Rewrite the stretch from the start of the data below through the line containing "Logged time: **10:10**" as a numbered list, skipping blank lines and leaving out the pictures.

>> begin Provided records

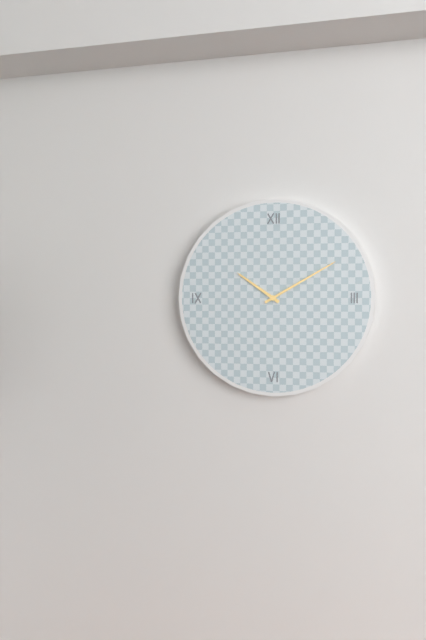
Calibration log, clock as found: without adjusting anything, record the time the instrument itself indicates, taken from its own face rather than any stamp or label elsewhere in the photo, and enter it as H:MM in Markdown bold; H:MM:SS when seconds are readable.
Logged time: **10:10**
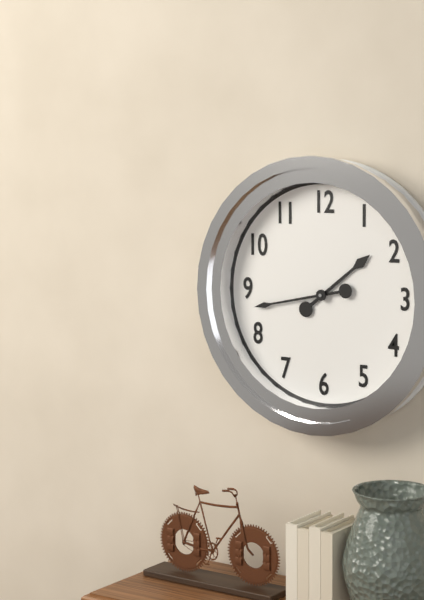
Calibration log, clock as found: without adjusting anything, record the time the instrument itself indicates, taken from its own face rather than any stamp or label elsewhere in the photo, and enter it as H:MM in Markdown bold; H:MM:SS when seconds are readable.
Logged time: **1:43**
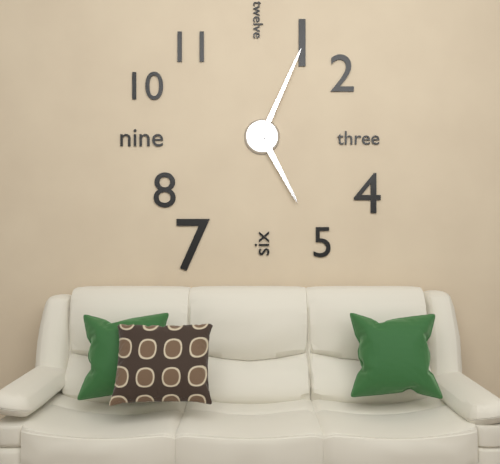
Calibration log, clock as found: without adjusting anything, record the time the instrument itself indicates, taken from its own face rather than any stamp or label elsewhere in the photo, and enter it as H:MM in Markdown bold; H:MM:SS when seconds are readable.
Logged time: **5:04**
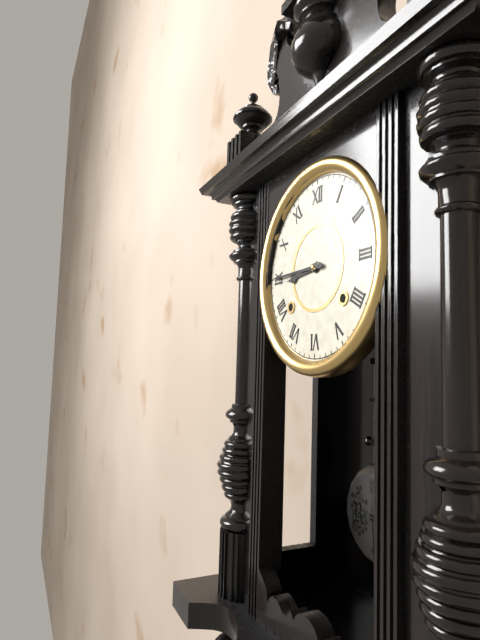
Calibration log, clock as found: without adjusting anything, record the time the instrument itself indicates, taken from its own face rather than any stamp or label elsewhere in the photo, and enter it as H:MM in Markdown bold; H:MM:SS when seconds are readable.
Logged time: **8:45**
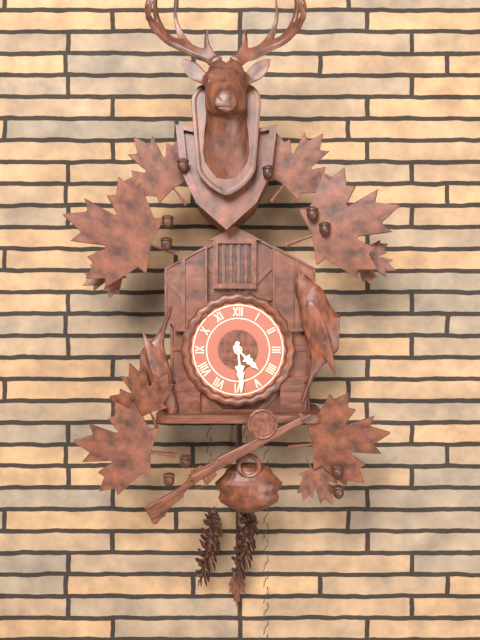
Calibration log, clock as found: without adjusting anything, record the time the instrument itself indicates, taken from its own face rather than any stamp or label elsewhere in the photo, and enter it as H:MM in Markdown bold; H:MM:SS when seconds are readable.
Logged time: **4:29**
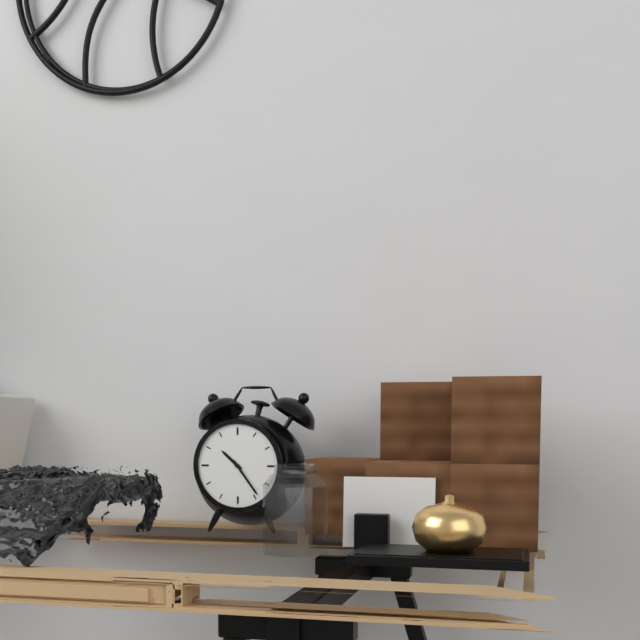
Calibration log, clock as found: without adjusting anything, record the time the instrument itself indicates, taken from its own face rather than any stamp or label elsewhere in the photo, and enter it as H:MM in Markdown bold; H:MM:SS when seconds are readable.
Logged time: **10:24**
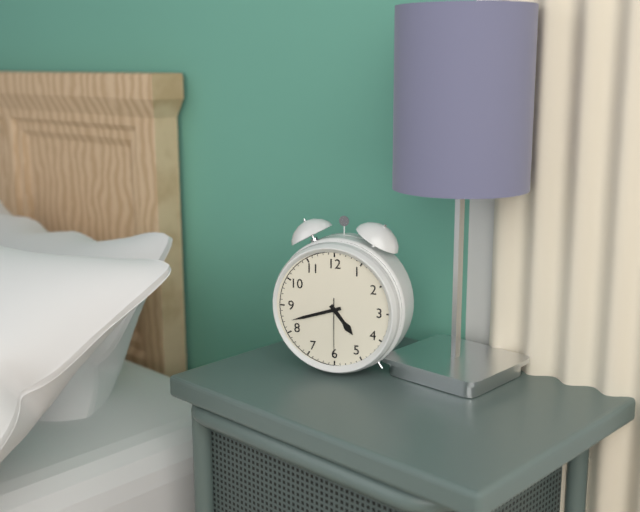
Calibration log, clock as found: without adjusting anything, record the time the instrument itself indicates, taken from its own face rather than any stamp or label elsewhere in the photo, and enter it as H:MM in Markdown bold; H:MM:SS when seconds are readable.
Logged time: **4:42:30**
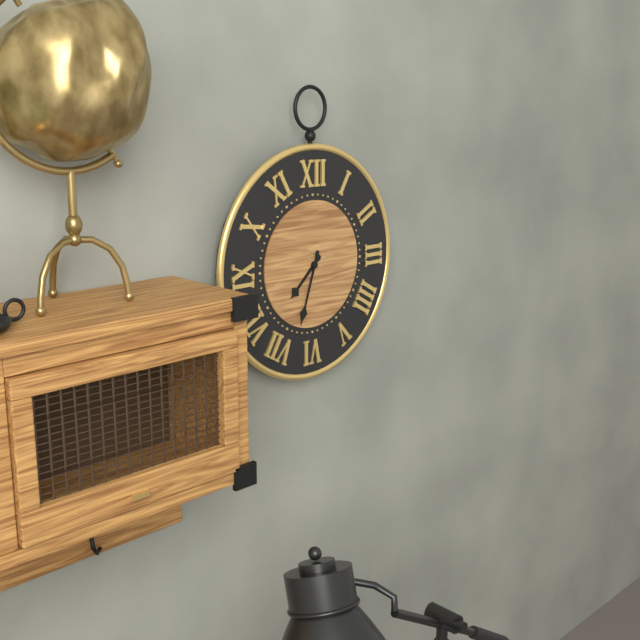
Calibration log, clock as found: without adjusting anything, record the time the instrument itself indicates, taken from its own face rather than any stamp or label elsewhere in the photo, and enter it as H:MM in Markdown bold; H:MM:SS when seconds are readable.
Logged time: **7:33**
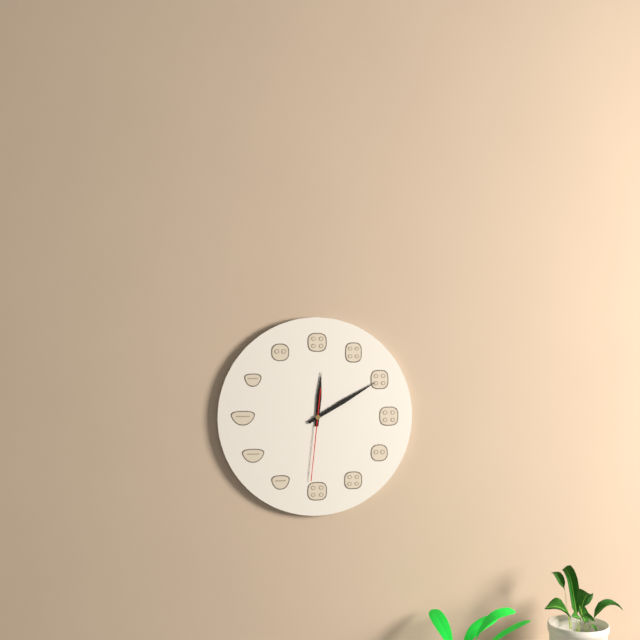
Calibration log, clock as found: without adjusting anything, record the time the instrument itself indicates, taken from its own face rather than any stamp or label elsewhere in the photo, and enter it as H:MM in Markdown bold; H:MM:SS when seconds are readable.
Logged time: **12:10:31**
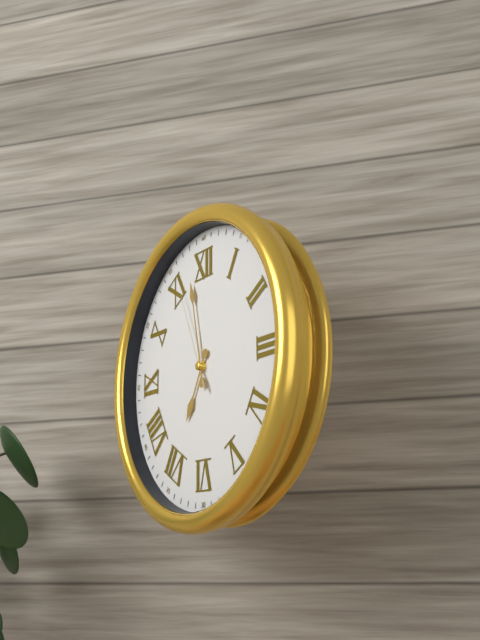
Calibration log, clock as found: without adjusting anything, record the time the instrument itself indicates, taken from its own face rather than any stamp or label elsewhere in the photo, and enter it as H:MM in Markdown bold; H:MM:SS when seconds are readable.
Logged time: **6:58:56**
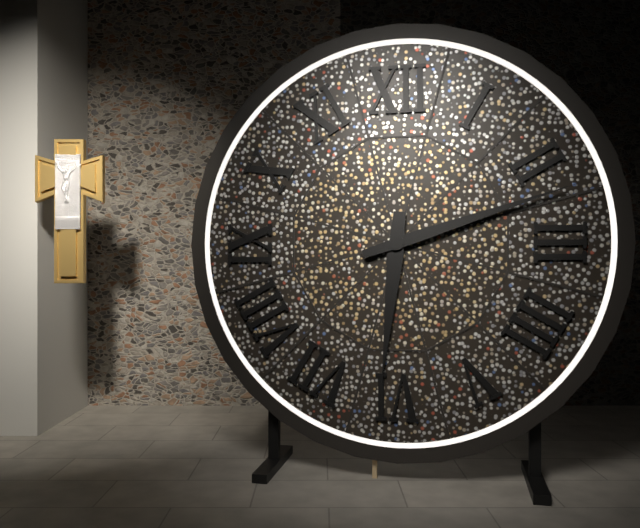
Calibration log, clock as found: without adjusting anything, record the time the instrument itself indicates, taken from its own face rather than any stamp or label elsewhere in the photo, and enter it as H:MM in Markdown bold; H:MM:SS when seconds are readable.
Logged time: **6:12**
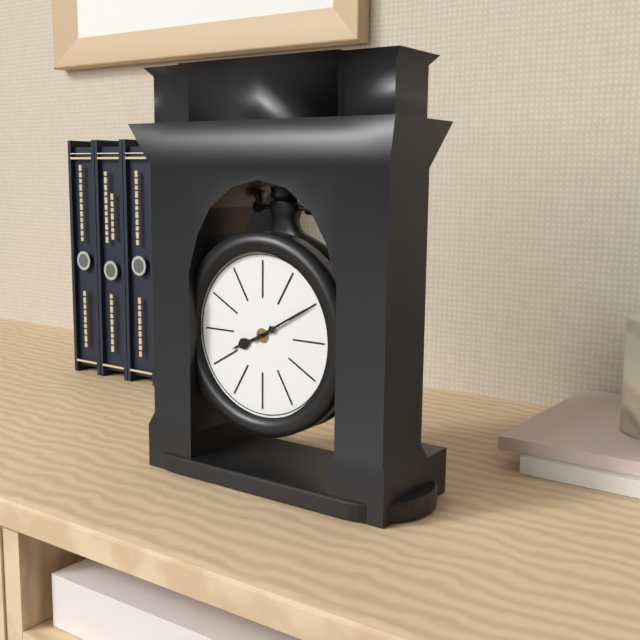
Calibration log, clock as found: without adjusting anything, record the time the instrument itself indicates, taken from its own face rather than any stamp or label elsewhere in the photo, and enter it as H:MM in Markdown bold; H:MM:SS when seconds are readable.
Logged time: **8:10**
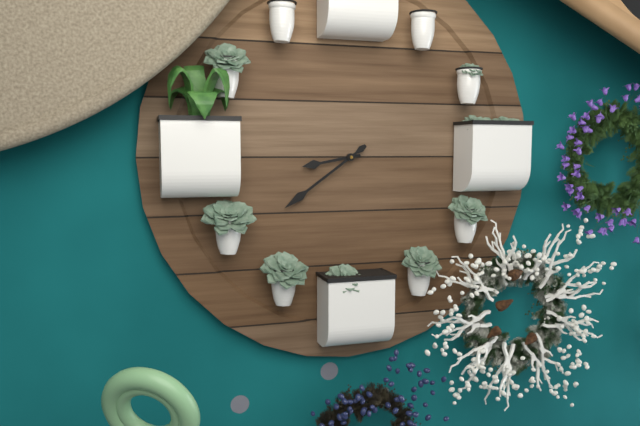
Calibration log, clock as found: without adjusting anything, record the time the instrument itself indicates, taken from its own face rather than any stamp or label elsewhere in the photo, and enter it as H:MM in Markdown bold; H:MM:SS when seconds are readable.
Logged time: **8:39**
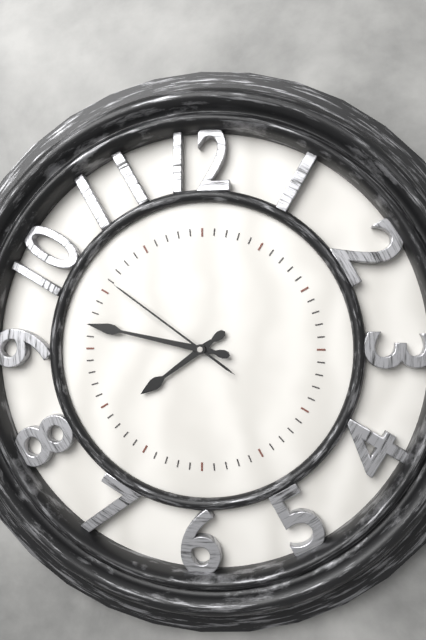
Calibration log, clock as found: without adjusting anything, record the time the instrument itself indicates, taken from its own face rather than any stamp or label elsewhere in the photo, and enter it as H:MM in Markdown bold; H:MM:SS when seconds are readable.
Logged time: **7:47:51**
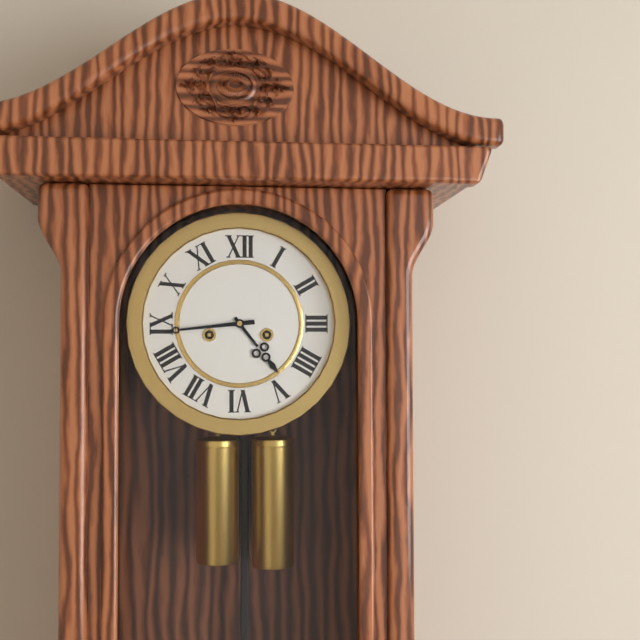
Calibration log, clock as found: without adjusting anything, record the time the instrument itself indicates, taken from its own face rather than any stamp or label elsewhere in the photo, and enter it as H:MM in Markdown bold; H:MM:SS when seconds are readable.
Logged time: **4:44**
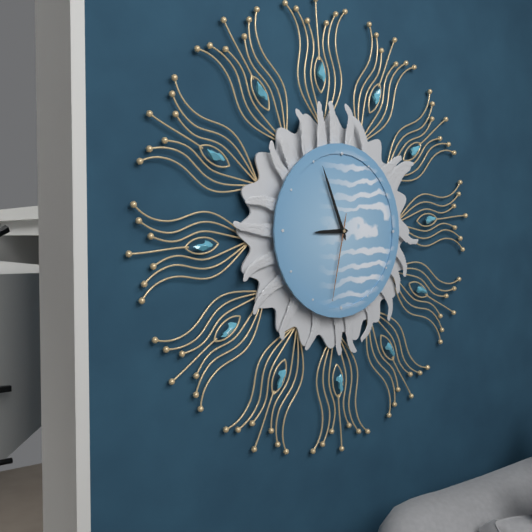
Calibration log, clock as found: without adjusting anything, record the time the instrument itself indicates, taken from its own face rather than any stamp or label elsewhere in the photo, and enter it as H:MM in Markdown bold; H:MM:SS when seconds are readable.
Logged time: **8:56:32**
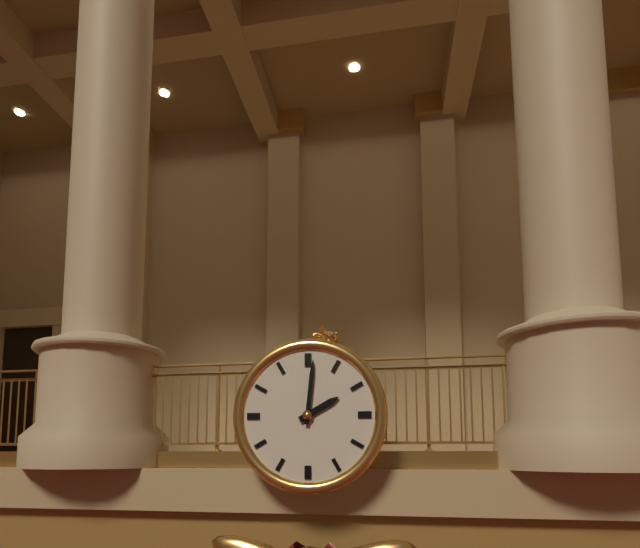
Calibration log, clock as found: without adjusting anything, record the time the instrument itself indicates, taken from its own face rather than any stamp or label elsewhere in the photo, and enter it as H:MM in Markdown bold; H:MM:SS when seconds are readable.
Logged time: **2:01**
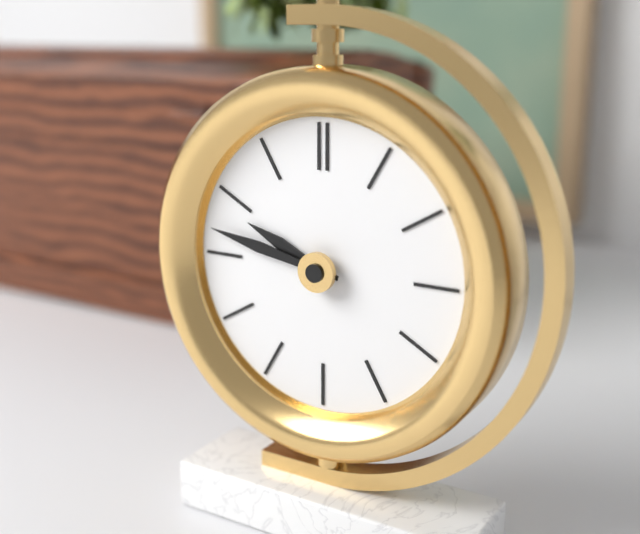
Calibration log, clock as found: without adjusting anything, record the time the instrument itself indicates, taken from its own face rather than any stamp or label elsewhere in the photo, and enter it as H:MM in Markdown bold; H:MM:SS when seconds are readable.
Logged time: **9:47**
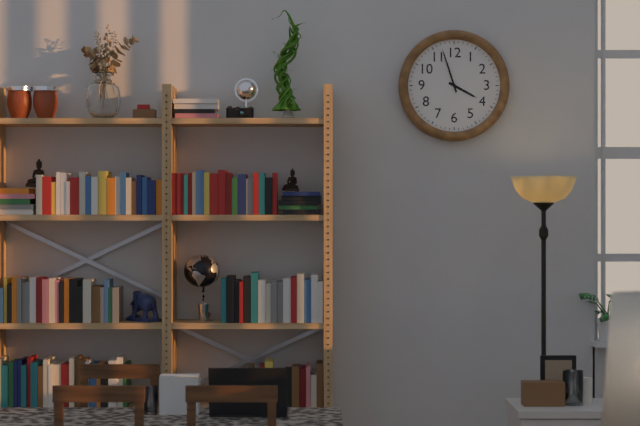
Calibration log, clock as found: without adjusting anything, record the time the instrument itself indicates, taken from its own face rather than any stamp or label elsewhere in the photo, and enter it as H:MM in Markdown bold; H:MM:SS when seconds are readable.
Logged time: **3:57**
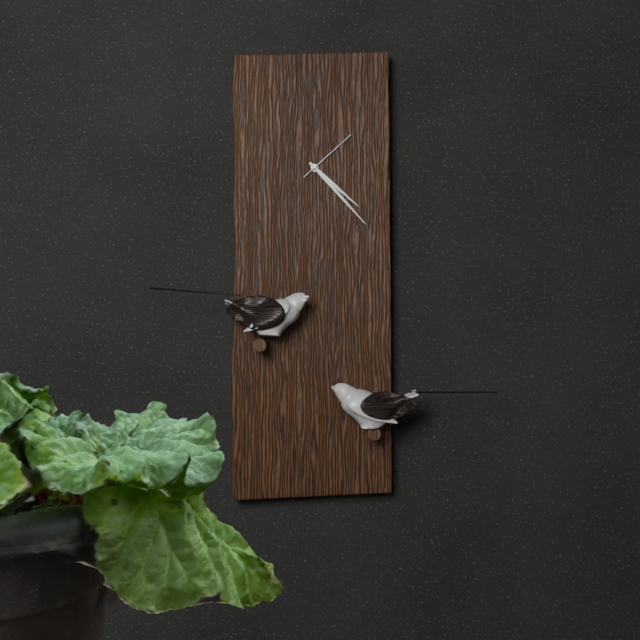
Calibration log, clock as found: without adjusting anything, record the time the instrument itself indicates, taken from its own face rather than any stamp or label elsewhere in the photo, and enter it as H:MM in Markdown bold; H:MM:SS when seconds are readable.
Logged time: **4:23:08**
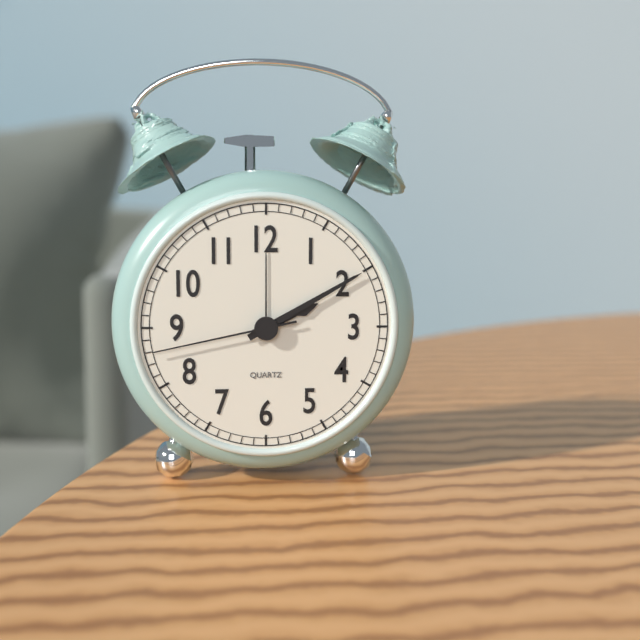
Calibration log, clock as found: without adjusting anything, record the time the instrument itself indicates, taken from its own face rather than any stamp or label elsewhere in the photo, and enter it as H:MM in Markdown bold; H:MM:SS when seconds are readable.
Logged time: **2:10:43**
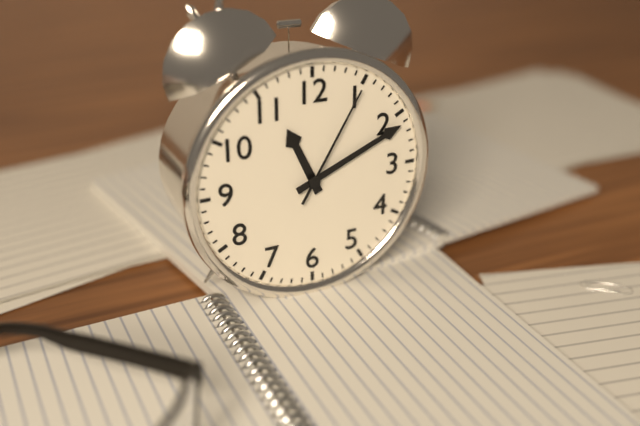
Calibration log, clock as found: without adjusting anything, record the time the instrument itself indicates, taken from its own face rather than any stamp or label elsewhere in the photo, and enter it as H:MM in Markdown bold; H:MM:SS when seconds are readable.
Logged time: **11:11:05**
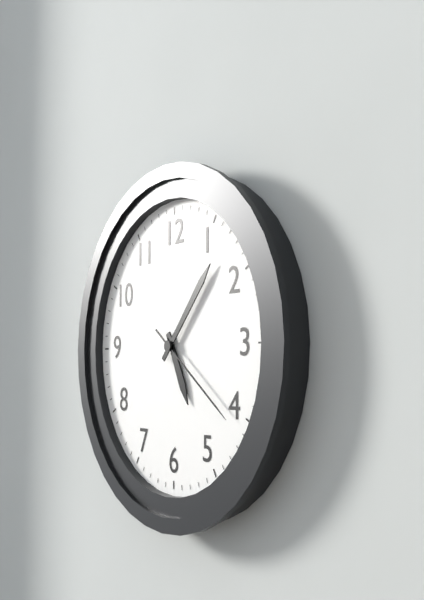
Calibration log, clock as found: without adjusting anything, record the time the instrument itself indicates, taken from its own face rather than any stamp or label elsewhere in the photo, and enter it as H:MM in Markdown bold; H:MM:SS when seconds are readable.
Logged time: **5:07:21**
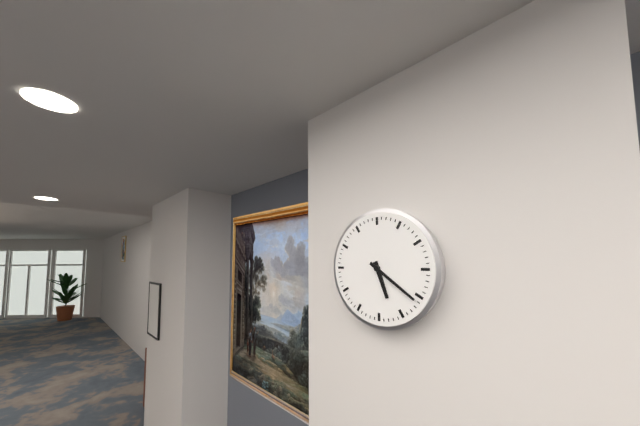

>> end Provided records

- [Finished answer]
1. Calibration log, clock as found: without adjusting anything, record the time the instrument itself indicates, taken from its own face rather than any stamp or label elsewhere in the photo, and enter it as H:MM in Markdown bold; H:MM:SS when seconds are readable.
2. Logged time: **10:10**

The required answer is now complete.